Give back the full data, retyped precisely.

▬▬▬▬▬▬▬▬▬▬

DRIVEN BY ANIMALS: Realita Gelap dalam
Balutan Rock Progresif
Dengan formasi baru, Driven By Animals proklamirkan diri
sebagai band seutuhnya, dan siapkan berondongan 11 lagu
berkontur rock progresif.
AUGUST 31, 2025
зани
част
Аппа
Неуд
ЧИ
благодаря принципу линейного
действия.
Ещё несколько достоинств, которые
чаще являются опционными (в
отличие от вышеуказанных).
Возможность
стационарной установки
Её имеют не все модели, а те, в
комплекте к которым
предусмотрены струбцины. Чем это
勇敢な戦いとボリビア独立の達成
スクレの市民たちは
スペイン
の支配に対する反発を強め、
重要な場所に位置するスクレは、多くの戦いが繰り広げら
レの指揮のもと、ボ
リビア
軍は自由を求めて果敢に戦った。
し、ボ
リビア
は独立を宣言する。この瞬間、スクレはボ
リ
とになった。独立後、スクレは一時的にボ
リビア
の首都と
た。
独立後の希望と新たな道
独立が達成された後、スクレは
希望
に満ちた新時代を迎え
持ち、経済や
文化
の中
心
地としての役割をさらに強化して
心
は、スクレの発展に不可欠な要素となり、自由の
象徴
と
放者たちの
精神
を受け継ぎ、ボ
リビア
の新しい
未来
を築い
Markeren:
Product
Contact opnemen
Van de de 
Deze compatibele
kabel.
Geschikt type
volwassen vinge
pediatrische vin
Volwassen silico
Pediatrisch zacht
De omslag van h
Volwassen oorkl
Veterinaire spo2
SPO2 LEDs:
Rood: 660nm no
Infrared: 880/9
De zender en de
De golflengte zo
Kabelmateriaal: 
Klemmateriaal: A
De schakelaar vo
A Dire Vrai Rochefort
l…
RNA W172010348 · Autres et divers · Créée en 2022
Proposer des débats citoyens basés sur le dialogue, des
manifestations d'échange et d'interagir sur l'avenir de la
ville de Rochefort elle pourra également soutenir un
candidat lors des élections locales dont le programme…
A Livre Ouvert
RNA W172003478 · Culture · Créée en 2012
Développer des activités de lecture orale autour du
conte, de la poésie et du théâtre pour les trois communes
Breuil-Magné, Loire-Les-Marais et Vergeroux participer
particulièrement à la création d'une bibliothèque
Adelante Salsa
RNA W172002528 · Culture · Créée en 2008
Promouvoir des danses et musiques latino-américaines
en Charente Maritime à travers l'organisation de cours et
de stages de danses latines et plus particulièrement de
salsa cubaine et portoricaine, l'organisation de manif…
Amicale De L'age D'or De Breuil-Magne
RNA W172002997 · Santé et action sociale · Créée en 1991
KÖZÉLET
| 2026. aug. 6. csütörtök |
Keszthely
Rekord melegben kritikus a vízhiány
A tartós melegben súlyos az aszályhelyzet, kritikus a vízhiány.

▬▬▬▬▬▬▬▬▬▬

» YOUR SOLUTION:
DRIVEN BY ANIMALS: Realita Gelap dalam
Balutan Rock Progresif
Dengan formasi baru, Driven By Animals proklamirkan diri
sebagai band seutuhnya, dan siapkan berondongan 11 lagu
berkontur rock progresif.
AUGUST 31, 2025
зани
част
Аппа
Неуд
ЧИ
благодаря принципу линейного
действия.
Ещё несколько достоинств, которые
чаще являются опционными (в
отличие от вышеуказанных).
Возможность
стационарной установки
Её имеют не все модели, а те, в
комплекте к которым
предусмотрены струбцины. Чем это
勇敢な戦いとボリビア独立の達成
スクレの市民たちは
スペイン
の支配に対する反発を強め、
重要な場所に位置するスクレは、多くの戦いが繰り広げら
レの指揮のもと、ボ
リビア
軍は自由を求めて果敢に戦った。
し、ボ
リビア
は独立を宣言する。この瞬間、スクレはボ
リ
とになった。独立後、スクレは一時的にボ
リビア
の首都と
た。
独立後の希望と新たな道
独立が達成された後、スクレは
希望
に満ちた新時代を迎え
持ち、経済や
文化
の中
心
地としての役割をさらに強化して
心
は、スクレの発展に不可欠な要素となり、自由の
象徴
と
放者たちの
精神
を受け継ぎ、ボ
リビア
の新しい
未来
を築い
Markeren:
Product
Contact opnemen
Van de de 
Deze compatibele
kabel.
Geschikt type
volwassen vinge
pediatrische vin
Volwassen silico
Pediatrisch zacht
De omslag van h
Volwassen oorkl
Veterinaire spo2
SPO2 LEDs:
Rood: 660nm no
Infrared: 880/9
De zender en de
De golflengte zo
Kabelmateriaal: 
Klemmateriaal: A
De schakelaar vo
A Dire Vrai Rochefort
l…
RNA W172010348 · Autres et divers · Créée en 2022
Proposer des débats citoyens basés sur le dialogue, des
manifestations d'échange et d'interagir sur l'avenir de la
ville de Rochefort elle pourra également soutenir un
candidat lors des élections locales dont le programme…
A Livre Ouvert
RNA W172003478 · Culture · Créée en 2012
Développer des activités de lecture orale autour du
conte, de la poésie et du théâtre pour les trois communes
Breuil-Magné, Loire-Les-Marais et Vergeroux participer
particulièrement à la création d'une bibliothèque
Adelante Salsa
RNA W172002528 · Culture · Créée en 2008
Promouvoir des danses et musiques latino-américaines
en Charente Maritime à travers l'organisation de cours et
de stages de danses latines et plus particulièrement de
salsa cubaine et portoricaine, l'organisation de manif…
Amicale De L'age D'or De Breuil-Magne
RNA W172002997 · Santé et action sociale · Créée en 1991
KÖZÉLET
| 2026. aug. 6. csütörtök |
Keszthely
Rekord melegben kritikus a vízhiány
A tartós melegben súlyos az aszályhelyzet, kritikus a vízhiány.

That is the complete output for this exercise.